» EXERCISE DIRECTIONS
Select every line in the rows below that contains the word "with". Case matters, so a line counts only if its letters match in uppercase and lowercase.

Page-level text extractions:
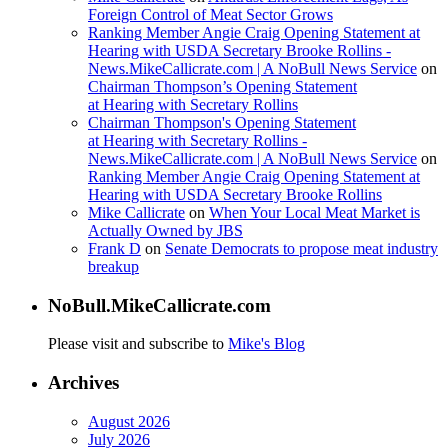
Foreign Control of Meat Sector Grows
Ranking Member Angie Craig Opening Statement at
Hearing with USDA Secretary Brooke Rollins -
News.MikeCallicrate.com | A NoBull News Service
on
Chairman Thompson’s Opening Statement
at Hearing with Secretary Rollins
Chairman Thompson's Opening Statement
at Hearing with Secretary Rollins -
News.MikeCallicrate.com | A NoBull News Service
on
Ranking Member Angie Craig Opening Statement at
Hearing with USDA Secretary Brooke Rollins
Mike Callicrate
on
When Your Local Meat Market is
Actually Owned by JBS
Frank D
on
Senate Democrats to propose meat industry
breakup
NoBull.MikeCallicrate.com
Please visit and subscribe to
Mike's Blog
Archives
August 2026
July 2026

» ANSWER TO THIS PROBLEM
Hearing with USDA Secretary Brooke Rollins -
at Hearing with Secretary Rollins
at Hearing with Secretary Rollins -
Hearing with USDA Secretary Brooke Rollins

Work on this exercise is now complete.